Friday, March 30, 2012

On Making Jewelry and Keeping it Real


Making the jewelry isn’t really the issue. Keeping it real is. And by that I don’t mean using expensive gems and working in gold and silver. With the current prices of those precious metals, I can’t afford them anyway. No, I mean keeping it unique to me. That’s hard, because there are a bazillion people out there making jewelry. Just go to either Etsy or Ebay and you’ll see thousands of entries. So, how do you find your own style?

I started out trying to use mainly recycled vintage pieces I found at antique/junk stores. Or things scrounged at garage sales. Often someone would give me a piece of old costume jewelry they no longer wore, or belonged to a deceased relative. But with recycling jewelry being the new “hot” trend, it has become harder and harder for me to find pieces at affordable prices, that I can then take apart and use to make something new. When I do find bags of old costume pieces, they are either cheap plastic junk, or, more often, because of the trend, are now priced beyond what is feasible for me to pay.

This leaves me with having to buy new components, something I was mostly managing to avoid. How do you take manufactured components and turn them into pieces that don’t look like half the jewelry already out there on the market? It’s tough. Especially if you want to keep the prices down where most people can afford to buy something. Lets face it, the world is full of everything from simple beaded earrings, to worked and pounded wire, and cast precious metals and real gems. Each artist trying to come up with something unique to them. Is it possible to create something that does not reference someone else in any way. No, I don’t think so.

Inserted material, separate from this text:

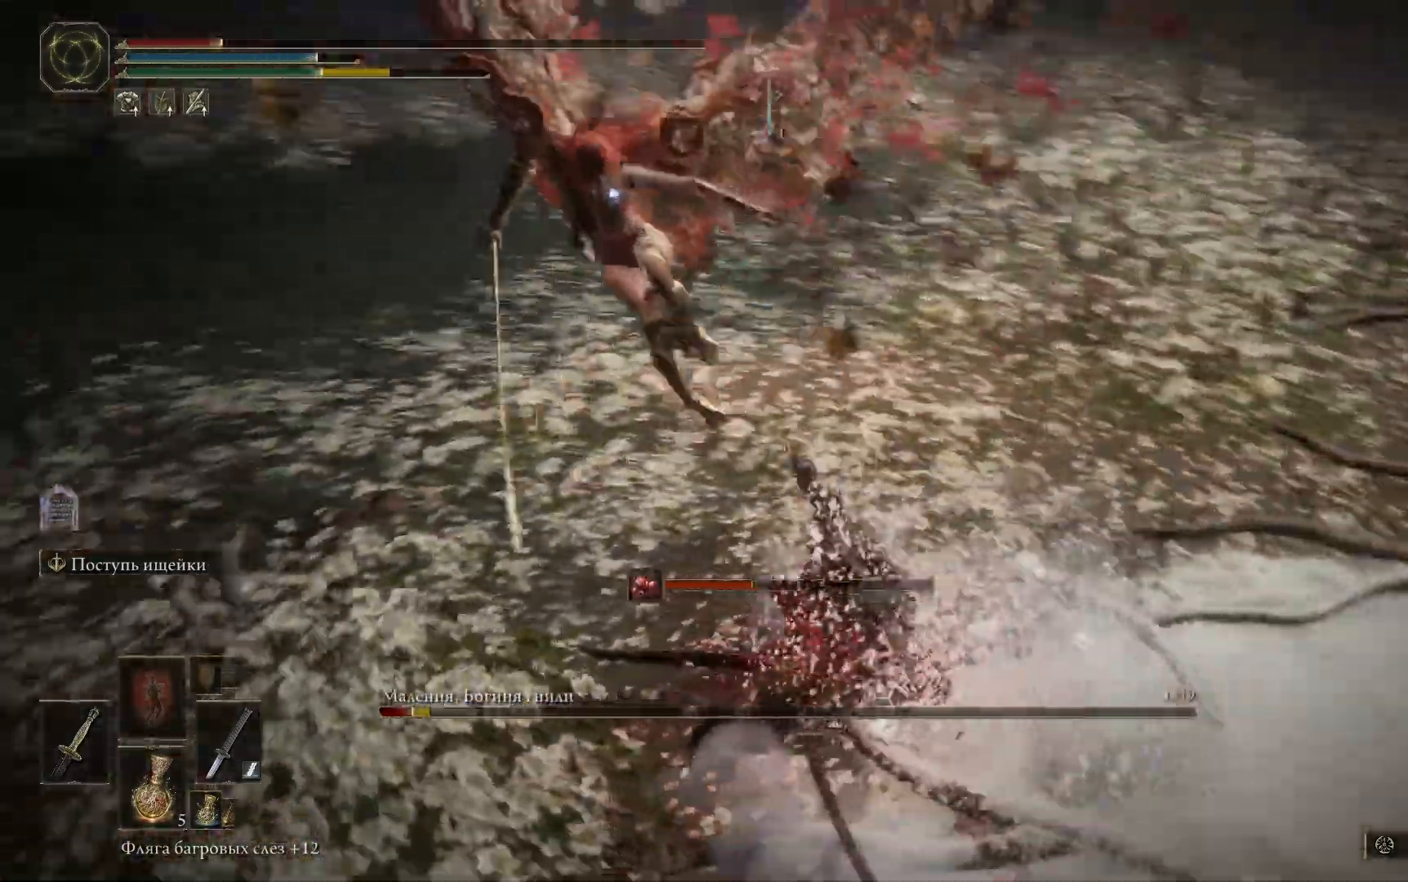
{"buttons": [], "left_stick": "left", "right_stick": "center"}
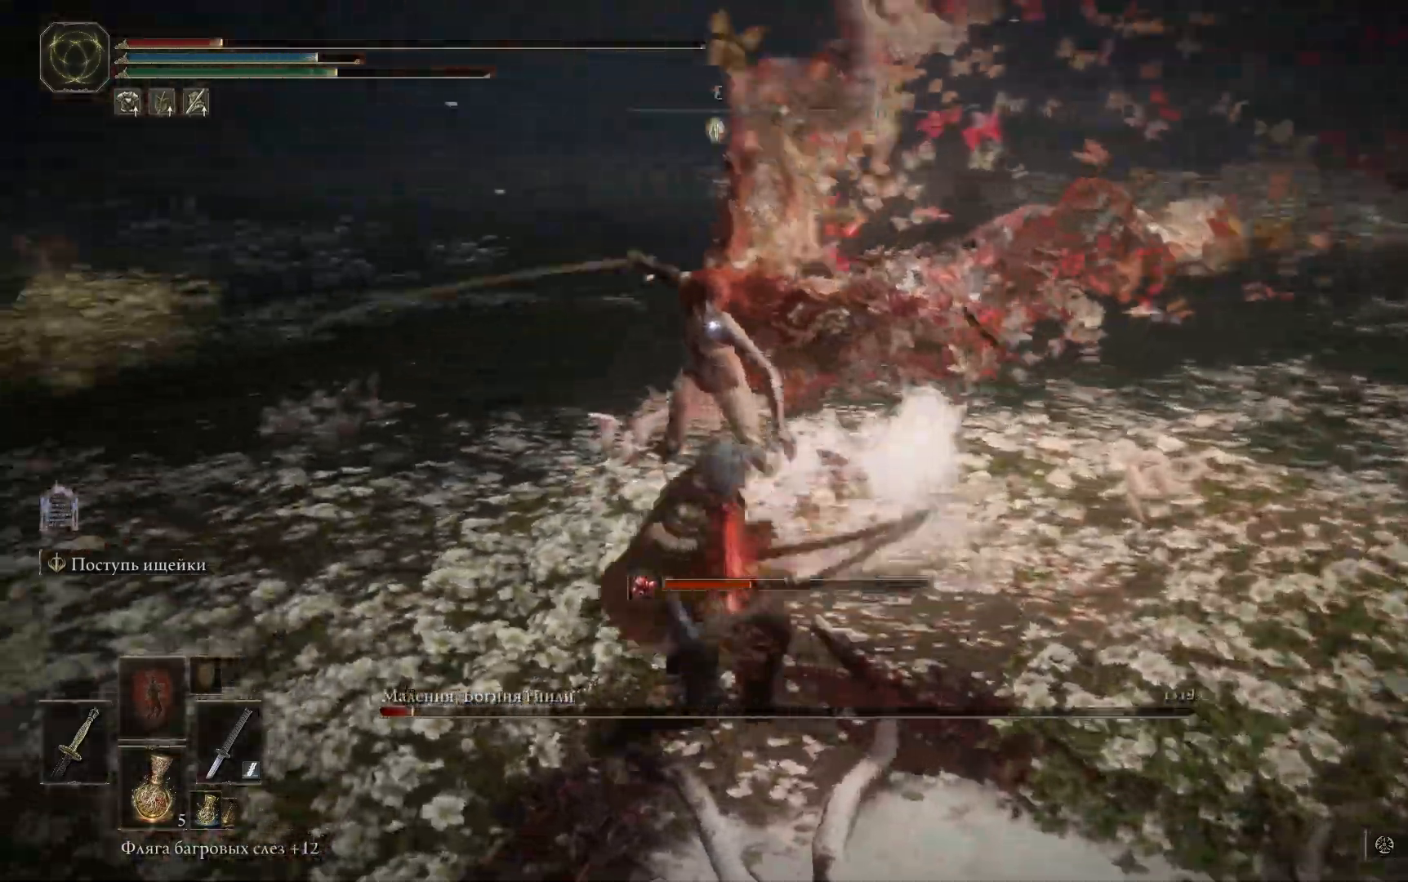
{"buttons": ["B"], "left_stick": "up-left", "right_stick": "center", "events": [[117, "B", "down"], [134, "left_stick", "up-left"]]}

If you string beads, there are thousands out there doing the same thing. If you pound wire, be it copper, silver or gold, you’re in a huge group of fellow wire workers. And on and on. Yes, every so often, someone comes up with a totally new way of doing something, or a new way to make components, a new way of gluing things together. But that’s not the norm. Every time I think I’ve come up with something new to use—like old bullet casings—the next bead magazine I see will feature an artist who, isn’t it amazing, uses old bullet casings. Seems I’m always a day late and a dollar short when it comes to innovation. I figure, for me, it boils down to how I want my pieces to look, not necessarily on what I use to get that look.

I like antique, turn-of-the-century things, Edwardian being my favorite. But I also love Steampunk , Goth, and recently, worked wire pieces. I’m also fascinated by court jewelry of the Elizabethan and Italian Renaissance. And tiaras. I love and have a small collection of new and vintage tiaras. The challenge I have set myself is, how do I combine all of that into something people will like and want to wear, without the pieces becoming a mishmash of different styles that look like crap when put together? How do I keep it real, so that my pieces don’t end up looking like something spewed out of China and sold by the gross at Walmart? And how do I keep them affordable, while still doing custom work?

I still have a small stash left of vintage bits and bobs to play with. On occasions I still stumble across a baggy full of odds and ends at a price can afford. But I can no longer rely on that for inspiration. So, I am concentrating on style....on getting all the pieces, whether beaded or worked wire, to have a cohesive look. If they were all spread out on display, it would be obvious that they were all made by the same person. Me.

That’s the plan, anyway. It will always be a work in progress. Like anything you want to do well. Like life.